Problem: Give back the whole listing verbatim, printing none of its pictures.

Information:
:::
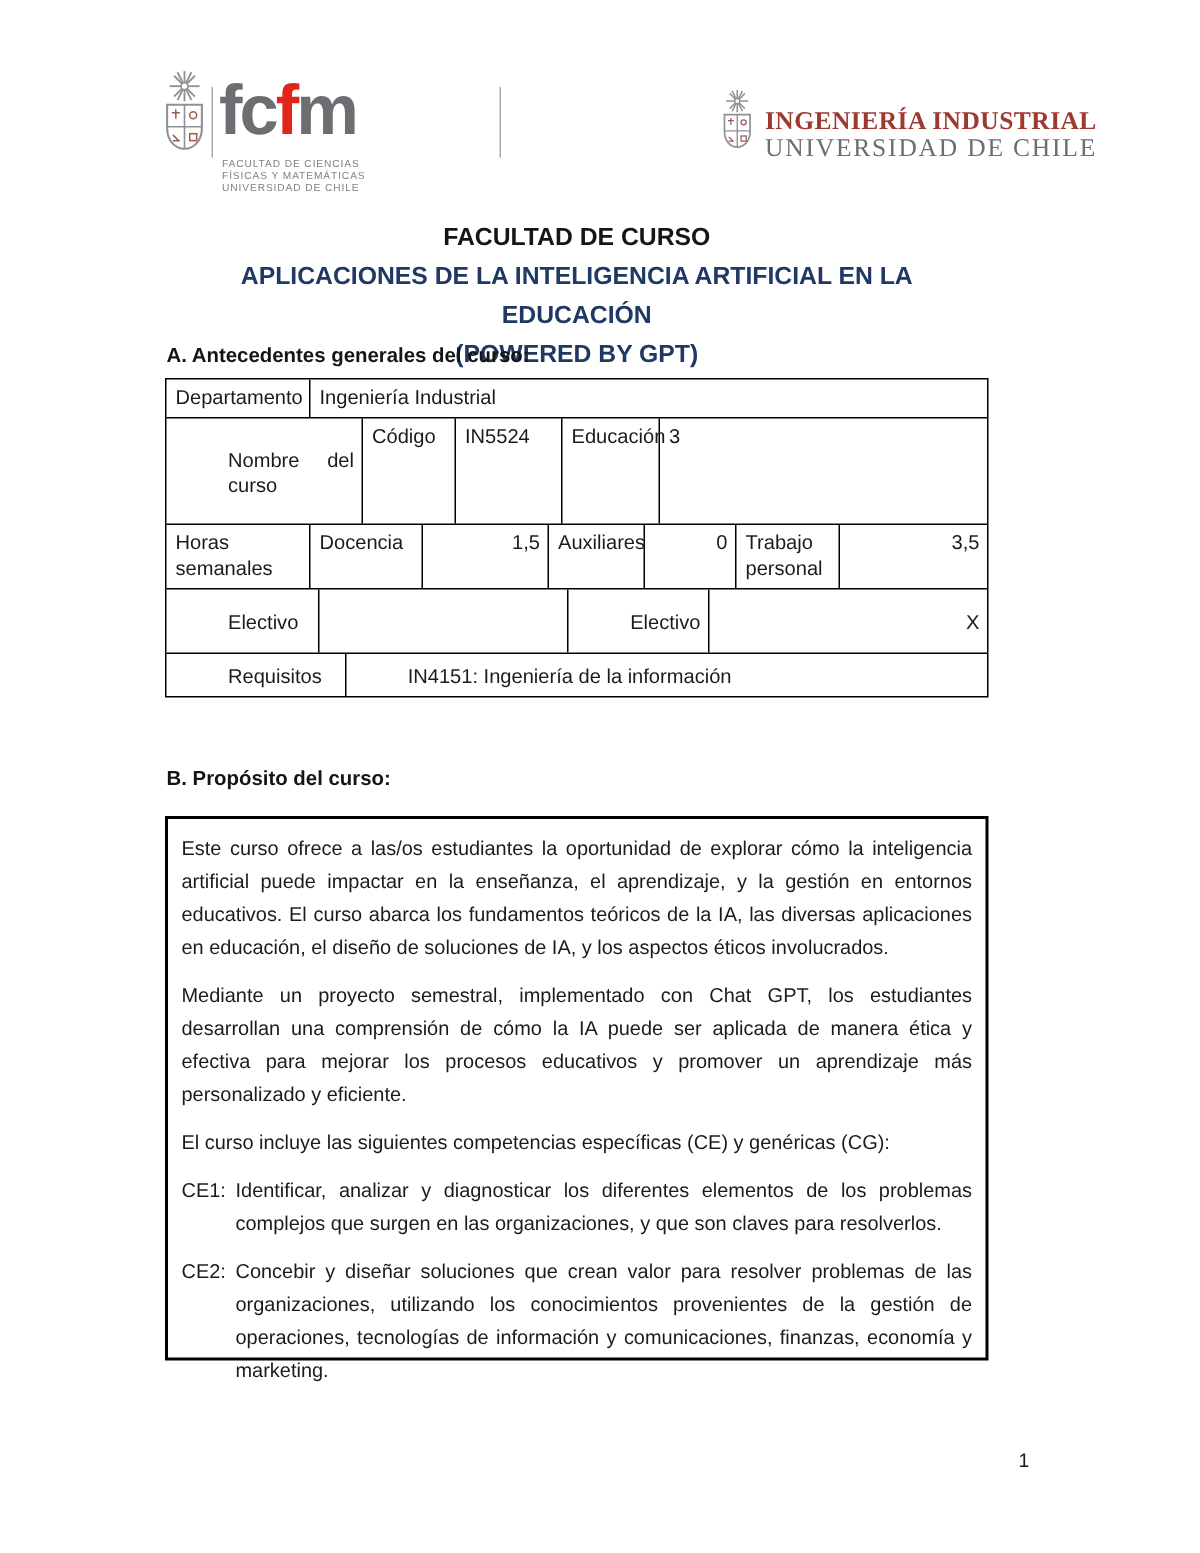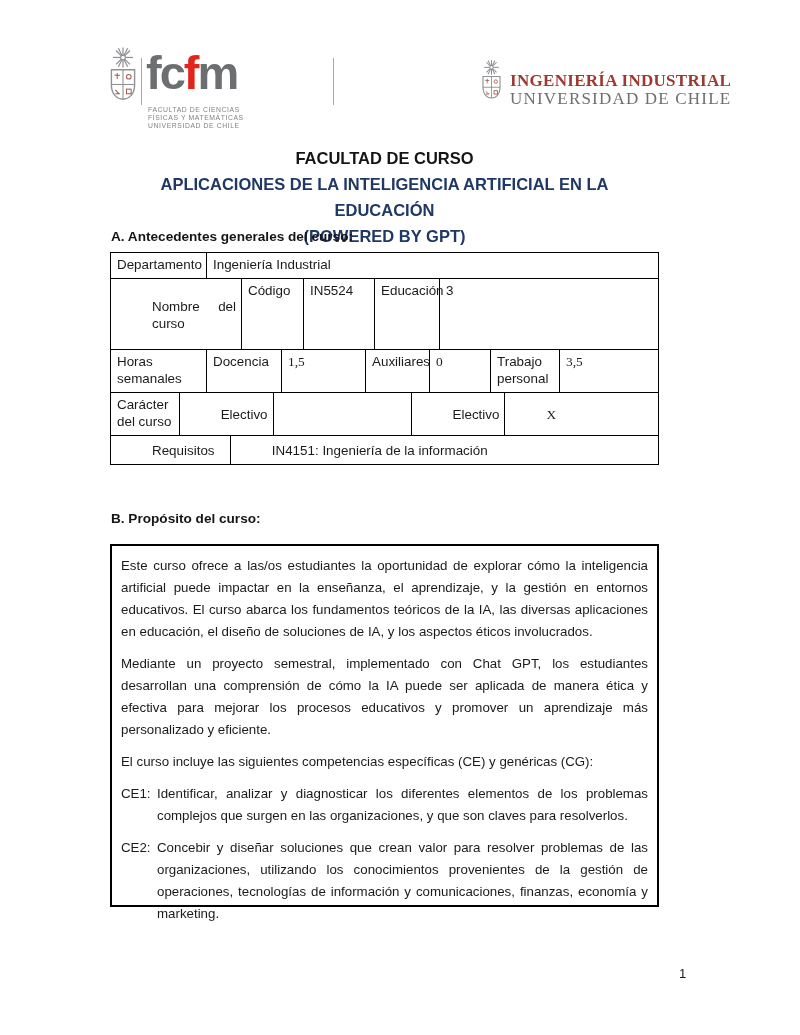--- a/index.html
+++ b/index.html
@@ -53,7 +53,7 @@
   .v-top { align-items:flex-start; }
   .v-mid { align-items:center;margin-left:35px; }
   .just > div { text-align:justify; }
-  .h-center > div { text-align:left;font-family:Liberation Serif, serif; }
+  .h-center > div { text-align:right; }
   .italic { font-style:italic; }
   .r1 { height:26px; } .r2 { height:71px; } .r3 { height:49px; }
   .r4 { height:43px; } .r5 { height:43px; } .r6 { height:28px; }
:::
Response to the task:
--- a/index.html
+++ b/index.html
@@ -53,7 +53,7 @@
   .v-top { align-items:flex-start; }
   .v-mid { align-items:center;margin-left:35px; }
   .just > div { text-align:justify; }
-  .h-center > div { text-align:left;font-family:Liberation Serif, serif; }
+  .h-center > div { text-align:right; }
   .italic { font-style:italic; }
   .r1 { height:26px; } .r2 { height:71px; } .r3 { height:49px; }
   .r4 { height:43px; } .r5 { height:43px; } .r6 { height:28px; }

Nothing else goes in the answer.